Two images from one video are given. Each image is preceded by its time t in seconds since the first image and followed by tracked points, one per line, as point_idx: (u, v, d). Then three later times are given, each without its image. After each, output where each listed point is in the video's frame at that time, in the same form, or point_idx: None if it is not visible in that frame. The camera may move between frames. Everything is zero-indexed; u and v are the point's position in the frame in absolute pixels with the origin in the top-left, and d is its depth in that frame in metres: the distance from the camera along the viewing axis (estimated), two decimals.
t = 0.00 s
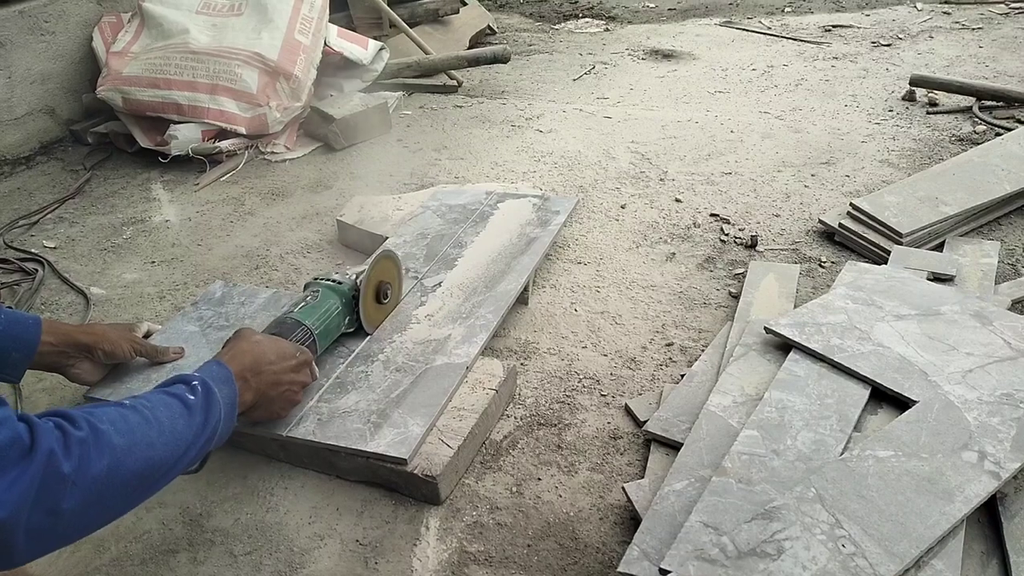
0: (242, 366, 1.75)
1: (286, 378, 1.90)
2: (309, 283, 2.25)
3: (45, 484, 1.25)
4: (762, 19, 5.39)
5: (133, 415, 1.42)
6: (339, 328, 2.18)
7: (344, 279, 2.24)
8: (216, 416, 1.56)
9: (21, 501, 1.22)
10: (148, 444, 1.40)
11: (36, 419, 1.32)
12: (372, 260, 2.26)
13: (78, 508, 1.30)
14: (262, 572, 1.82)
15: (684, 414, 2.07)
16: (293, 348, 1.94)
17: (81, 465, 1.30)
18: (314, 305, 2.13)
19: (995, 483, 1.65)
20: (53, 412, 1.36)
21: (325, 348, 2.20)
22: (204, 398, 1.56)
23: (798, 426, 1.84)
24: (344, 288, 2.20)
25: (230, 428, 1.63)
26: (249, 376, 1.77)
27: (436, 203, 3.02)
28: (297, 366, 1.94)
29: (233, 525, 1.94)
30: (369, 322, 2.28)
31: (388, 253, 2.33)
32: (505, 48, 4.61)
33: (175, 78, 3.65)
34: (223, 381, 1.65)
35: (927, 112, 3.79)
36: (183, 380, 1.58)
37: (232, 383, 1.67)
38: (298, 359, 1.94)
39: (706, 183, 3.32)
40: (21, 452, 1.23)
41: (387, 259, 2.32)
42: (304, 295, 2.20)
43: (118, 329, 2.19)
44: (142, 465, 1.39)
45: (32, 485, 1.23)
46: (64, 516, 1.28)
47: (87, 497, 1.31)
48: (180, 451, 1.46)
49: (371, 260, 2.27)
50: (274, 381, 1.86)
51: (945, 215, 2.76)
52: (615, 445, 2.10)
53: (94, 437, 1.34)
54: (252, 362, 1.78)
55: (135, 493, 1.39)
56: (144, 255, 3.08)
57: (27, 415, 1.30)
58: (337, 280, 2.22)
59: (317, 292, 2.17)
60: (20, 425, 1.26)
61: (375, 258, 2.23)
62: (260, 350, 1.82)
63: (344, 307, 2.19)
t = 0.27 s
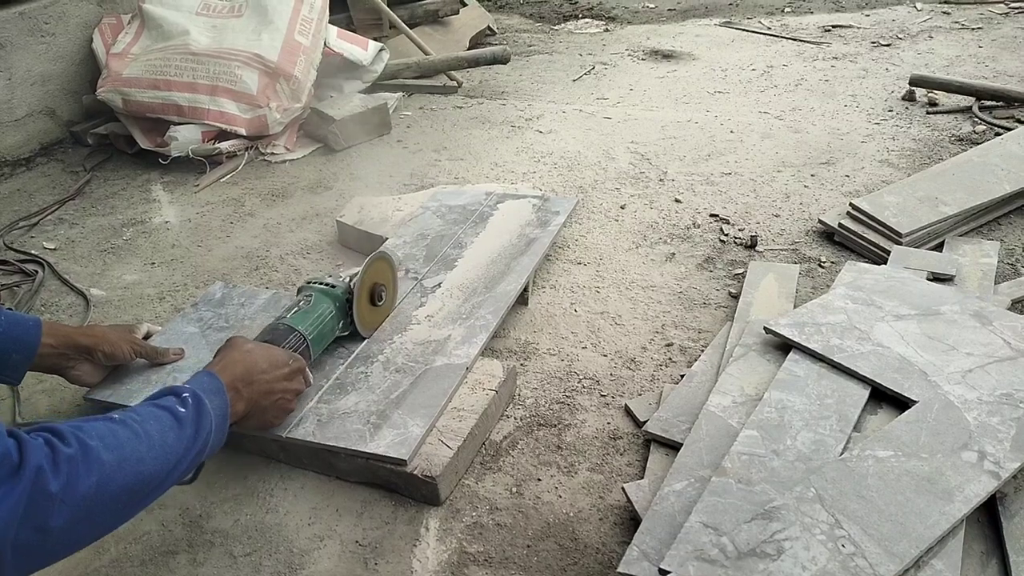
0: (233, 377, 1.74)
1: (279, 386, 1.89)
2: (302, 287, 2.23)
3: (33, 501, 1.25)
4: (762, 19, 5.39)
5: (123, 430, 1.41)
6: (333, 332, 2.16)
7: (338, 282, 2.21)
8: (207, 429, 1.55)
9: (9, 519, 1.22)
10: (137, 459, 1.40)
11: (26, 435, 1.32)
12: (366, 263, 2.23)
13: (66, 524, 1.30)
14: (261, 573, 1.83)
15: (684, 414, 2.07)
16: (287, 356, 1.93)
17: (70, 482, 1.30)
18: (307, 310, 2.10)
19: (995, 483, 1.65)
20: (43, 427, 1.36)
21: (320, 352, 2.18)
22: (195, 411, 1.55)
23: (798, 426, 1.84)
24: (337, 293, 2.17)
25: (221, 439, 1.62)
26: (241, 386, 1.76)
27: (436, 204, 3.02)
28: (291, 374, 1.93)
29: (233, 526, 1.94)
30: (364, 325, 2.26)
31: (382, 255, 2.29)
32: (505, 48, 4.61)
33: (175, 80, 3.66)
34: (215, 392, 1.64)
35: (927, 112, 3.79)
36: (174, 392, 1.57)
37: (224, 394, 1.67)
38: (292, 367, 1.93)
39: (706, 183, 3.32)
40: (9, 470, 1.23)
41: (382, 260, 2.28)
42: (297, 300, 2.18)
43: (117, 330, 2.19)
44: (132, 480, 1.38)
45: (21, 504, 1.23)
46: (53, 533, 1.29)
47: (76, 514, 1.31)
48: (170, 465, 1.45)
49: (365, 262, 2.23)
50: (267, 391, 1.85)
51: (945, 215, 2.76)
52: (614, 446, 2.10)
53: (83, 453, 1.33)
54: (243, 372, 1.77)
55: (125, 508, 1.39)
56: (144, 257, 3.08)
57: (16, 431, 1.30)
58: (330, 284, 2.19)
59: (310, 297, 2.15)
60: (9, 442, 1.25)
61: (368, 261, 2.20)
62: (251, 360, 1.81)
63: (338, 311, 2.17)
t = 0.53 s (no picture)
0: (236, 371, 1.74)
1: (283, 383, 1.89)
2: (305, 286, 2.23)
3: (36, 493, 1.25)
4: (762, 18, 5.38)
5: (127, 422, 1.41)
6: (336, 332, 2.16)
7: (341, 282, 2.21)
8: (211, 422, 1.55)
9: (12, 511, 1.22)
10: (141, 451, 1.39)
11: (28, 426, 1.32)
12: (368, 263, 2.23)
13: (70, 516, 1.30)
14: (261, 573, 1.83)
15: (684, 414, 2.07)
16: (289, 352, 1.93)
17: (73, 473, 1.30)
18: (310, 309, 2.10)
19: (995, 483, 1.65)
20: (46, 419, 1.36)
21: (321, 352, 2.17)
22: (198, 403, 1.55)
23: (798, 426, 1.84)
24: (340, 292, 2.17)
25: (225, 433, 1.62)
26: (244, 381, 1.76)
27: (436, 203, 3.02)
28: (294, 370, 1.93)
29: (233, 525, 1.94)
30: (365, 326, 2.26)
31: (386, 256, 2.29)
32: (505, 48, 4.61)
33: (175, 79, 3.65)
34: (218, 386, 1.64)
35: (927, 111, 3.79)
36: (178, 385, 1.57)
37: (227, 388, 1.66)
38: (295, 363, 1.93)
39: (706, 183, 3.32)
40: (11, 461, 1.23)
41: (384, 261, 2.28)
42: (300, 299, 2.18)
43: (117, 329, 2.19)
44: (136, 472, 1.38)
45: (23, 496, 1.23)
46: (57, 524, 1.29)
47: (79, 505, 1.31)
48: (174, 458, 1.45)
49: (367, 263, 2.23)
50: (270, 386, 1.85)
51: (945, 214, 2.76)
52: (615, 445, 2.10)
53: (87, 445, 1.33)
54: (247, 367, 1.77)
55: (129, 500, 1.39)
56: (144, 256, 3.08)
57: (18, 422, 1.29)
58: (333, 284, 2.19)
59: (313, 296, 2.15)
60: (12, 434, 1.25)
61: (371, 261, 2.20)
62: (255, 355, 1.81)
63: (340, 311, 2.17)
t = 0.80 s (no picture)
0: (232, 374, 1.74)
1: (279, 387, 1.89)
2: (302, 288, 2.23)
3: (27, 497, 1.25)
4: (761, 18, 5.38)
5: (120, 425, 1.41)
6: (333, 334, 2.16)
7: (338, 284, 2.21)
8: (205, 425, 1.55)
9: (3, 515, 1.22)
10: (134, 455, 1.40)
11: (20, 430, 1.32)
12: (365, 265, 2.22)
13: (62, 520, 1.30)
14: (262, 574, 1.83)
15: (684, 414, 2.07)
16: (286, 356, 1.93)
17: (65, 477, 1.30)
18: (306, 311, 2.10)
19: (995, 482, 1.65)
20: (38, 422, 1.36)
21: (318, 354, 2.17)
22: (193, 407, 1.55)
23: (798, 426, 1.84)
24: (337, 294, 2.17)
25: (220, 436, 1.62)
26: (240, 384, 1.76)
27: (436, 203, 3.02)
28: (290, 374, 1.93)
29: (233, 526, 1.94)
30: (363, 328, 2.25)
31: (382, 257, 2.28)
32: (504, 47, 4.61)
33: (174, 80, 3.65)
34: (213, 390, 1.64)
35: (926, 110, 3.79)
36: (172, 389, 1.57)
37: (222, 391, 1.67)
38: (292, 367, 1.93)
39: (705, 183, 3.32)
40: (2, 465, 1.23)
41: (381, 263, 2.28)
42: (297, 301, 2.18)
43: (117, 330, 2.19)
44: (128, 476, 1.38)
45: (14, 499, 1.23)
46: (48, 528, 1.29)
47: (72, 509, 1.31)
48: (167, 461, 1.45)
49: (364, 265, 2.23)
50: (266, 390, 1.85)
51: (945, 213, 2.76)
52: (615, 445, 2.10)
53: (79, 448, 1.33)
54: (243, 370, 1.77)
55: (122, 503, 1.39)
56: (144, 257, 3.08)
57: (10, 426, 1.29)
58: (330, 286, 2.18)
59: (310, 298, 2.15)
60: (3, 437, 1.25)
61: (368, 263, 2.20)
62: (251, 358, 1.81)
63: (337, 313, 2.16)
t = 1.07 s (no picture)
0: (223, 383, 1.73)
1: (271, 394, 1.88)
2: (296, 292, 2.22)
3: (13, 510, 1.25)
4: (762, 17, 5.38)
5: (108, 437, 1.41)
6: (327, 337, 2.15)
7: (331, 287, 2.20)
8: (195, 436, 1.55)
9: None
10: (122, 467, 1.40)
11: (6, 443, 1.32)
12: (359, 267, 2.21)
13: (50, 533, 1.30)
14: (263, 572, 1.83)
15: (685, 413, 2.07)
16: (278, 363, 1.92)
17: (52, 490, 1.30)
18: (299, 316, 2.09)
19: (996, 481, 1.65)
20: (25, 435, 1.36)
21: (313, 360, 2.16)
22: (182, 417, 1.55)
23: (799, 425, 1.84)
24: (331, 297, 2.16)
25: (211, 446, 1.62)
26: (231, 393, 1.74)
27: (437, 203, 3.02)
28: (282, 381, 1.92)
29: (235, 525, 1.94)
30: (360, 330, 2.24)
31: (375, 259, 2.27)
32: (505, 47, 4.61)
33: (176, 80, 3.65)
34: (204, 399, 1.64)
35: (927, 109, 3.79)
36: (162, 399, 1.57)
37: (213, 402, 1.66)
38: (283, 374, 1.92)
39: (707, 182, 3.32)
40: None
41: (375, 265, 2.26)
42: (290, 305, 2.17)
43: (118, 330, 2.19)
44: (116, 488, 1.38)
45: None
46: (36, 542, 1.29)
47: (59, 522, 1.31)
48: (156, 473, 1.45)
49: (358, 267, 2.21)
50: (258, 398, 1.84)
51: (946, 213, 2.76)
52: (616, 445, 2.10)
53: (66, 461, 1.33)
54: (234, 378, 1.76)
55: (111, 515, 1.39)
56: (145, 257, 3.08)
57: None
58: (323, 289, 2.18)
59: (303, 302, 2.14)
60: None
61: (361, 265, 2.18)
62: (242, 366, 1.80)
63: (331, 316, 2.16)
◇ ◇ ◇
[Task directions]
Please copy, exactly and with nothing else, the lines above beginning at the line that has "22: (195, 411, 1.55)" and ending with the line that has "47: (76, 514, 1.31)".

[Response]
22: (195, 411, 1.55)
23: (798, 426, 1.84)
24: (337, 293, 2.17)
25: (221, 439, 1.62)
26: (241, 386, 1.76)
27: (436, 204, 3.02)
28: (291, 374, 1.93)
29: (233, 526, 1.94)
30: (364, 325, 2.26)
31: (382, 255, 2.29)
32: (505, 48, 4.61)
33: (175, 80, 3.66)
34: (215, 392, 1.64)
35: (927, 112, 3.79)
36: (174, 392, 1.57)
37: (224, 394, 1.67)
38: (292, 367, 1.93)
39: (706, 183, 3.32)
40: (9, 470, 1.23)
41: (382, 260, 2.28)
42: (297, 300, 2.18)
43: (117, 330, 2.19)
44: (132, 480, 1.38)
45: (21, 504, 1.23)
46: (53, 533, 1.29)
47: (76, 514, 1.31)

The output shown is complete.